GIVEN INSTRUCTION 1 ▸ According to the article on brainstorming, which company is Bob Presner president of?
GIVEN INSTRUCTION 2 ▸ List every celebrity that the opening paragraph of the brainstorming article names as a possible problem-solver.
GIVEN INSTRUCTION 3 ▸ Write the next few paragraphs of the brainstorming article, picking up after its final quotation.

PASSAGE PROVIDED ▸
Battle of the brainstorms: Should you be all business or be creative? Add to ...

Can William Shatner save the wild salmon stocks in British Columbia? Do Kevin Costner and James Cameron hold the answer to the BP oil disaster in the Gulf of Mexico?

In recent weeks, these unlikely problem-solvers have weighed in on some of the most serious issues of the moment. Whether they have the right solutions isn't important, per se, or so the idea goes. What matters is their involvement in the problem-solving process, in which a range of ideas is needed, no matter how wacky. In fact, to find big solutions to big problems, business and government leaders need to foster more of this kind of creativity, experts say.

"You're looking for any kind of new possibility," says Bob Presner, president of Toronto-based Beyond the Box, which provides creativity training to top Canadian companies and government organizations. "It doesn't mean it's going to be the be all and end all, but you have to find new ways of looking at things."

The problem is not everyone agrees on the best way to generate innovation.

While some argue that group brainstorming sessions and art activities get the juices flowing, others dismiss such exercises as a waste of time, asserting a focused, individual approach yields more effective results.

In his workshops, Mr. Presner encourages groups to stretch their imagination through exercises that involve drawing or assembling structures from a mish-mash of objects, such as water facets, paper clips and machine parts.

The goal is not to create an artistic masterpiece, he says. Rather, it's to provide a safe, non-judgmental atmosphere in which employees can feel free to collaborate and express themselves.

"Go crazy, don't censor yourself, go way out there," Mr. Presner says. "Once you have wild ideas out there and it's sparking other wild ideas, it's always easer to tame a wild idea than to invigorate a limp one."

For this reason, BP officials may be wise to hear out the likes of Mr. Cameron, Mr. Presner says.

"He has the imagination to think beyond the box," he says. "To have a great group of minds at work at a problem can certainly help the situation a lot better than if you say, 'Well we're going to try it this way because it might work,' without having a plan B, a plan C, a plan D."

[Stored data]

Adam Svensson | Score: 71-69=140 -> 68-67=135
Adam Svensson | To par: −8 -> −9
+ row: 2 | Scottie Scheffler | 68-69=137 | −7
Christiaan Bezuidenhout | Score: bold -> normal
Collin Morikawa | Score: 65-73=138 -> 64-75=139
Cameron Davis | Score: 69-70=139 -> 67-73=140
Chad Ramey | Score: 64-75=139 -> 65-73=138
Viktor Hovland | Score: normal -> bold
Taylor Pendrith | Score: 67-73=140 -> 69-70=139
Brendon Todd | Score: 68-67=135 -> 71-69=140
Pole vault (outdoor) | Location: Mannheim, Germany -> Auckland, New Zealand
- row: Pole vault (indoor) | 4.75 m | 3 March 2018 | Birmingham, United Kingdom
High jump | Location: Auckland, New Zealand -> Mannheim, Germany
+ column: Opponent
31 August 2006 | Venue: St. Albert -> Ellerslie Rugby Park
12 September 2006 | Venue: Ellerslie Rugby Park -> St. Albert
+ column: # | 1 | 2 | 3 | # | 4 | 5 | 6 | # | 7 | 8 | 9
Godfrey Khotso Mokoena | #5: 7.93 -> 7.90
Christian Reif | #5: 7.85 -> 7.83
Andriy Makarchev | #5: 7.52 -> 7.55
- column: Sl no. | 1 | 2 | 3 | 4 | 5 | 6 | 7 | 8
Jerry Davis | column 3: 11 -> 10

ANSWER 1 ▸ He is president of Beyond the Box, a Toronto-based company that provides creativity training.

ANSWER 2 ▸ William Shatner, Kevin Costner, James Cameron

ANSWER 3 ▸
Alexander Hiam, author of the new book Business Innovation for Dummies, shares this school of thought.

People can build their innovative muscles through open-ended, tactile activities, such as playing with building blocks or Play-Doh, Mr. Hiam says.

Working with one's hands helps stimulate the whole brain, he says, adding the engineers at BP may benefit from such exercises.

"You might not be able to cap a gushing oil well with Play-Doh," he says. "But you might be able to play with Play-Doh and model some different alternative types of caps, one of which might seem like a better design and you can build it out of cement and steel."

Mr. Hiam says business executives and government leaders often make the mistake of bringing in a small group of experts to tackle problems, aiming to keep the process efficient. They then tend to set a deadline for the group to come up with ideas. As a result, solutions tend to be conservative, whereas spurring real innovation requires a free-for-all of ideas, he says.

"Anything that closes or tightens things up … such as the number of people involved, the number of options to look at, the time given, that will hurt creativity."

Psychology researcher Nicholas Kohn of the University of Texas, Arlington, however, isn't convinced.

While he acknowledges he has never attended a creativity workshop, "I'm quite skeptical about the effectiveness of them," he says. "I don't know if there's ever been any research on showing that they are effective."

Dr. Kohn says not enough research has been done to examine whether people can be trained to become more creative.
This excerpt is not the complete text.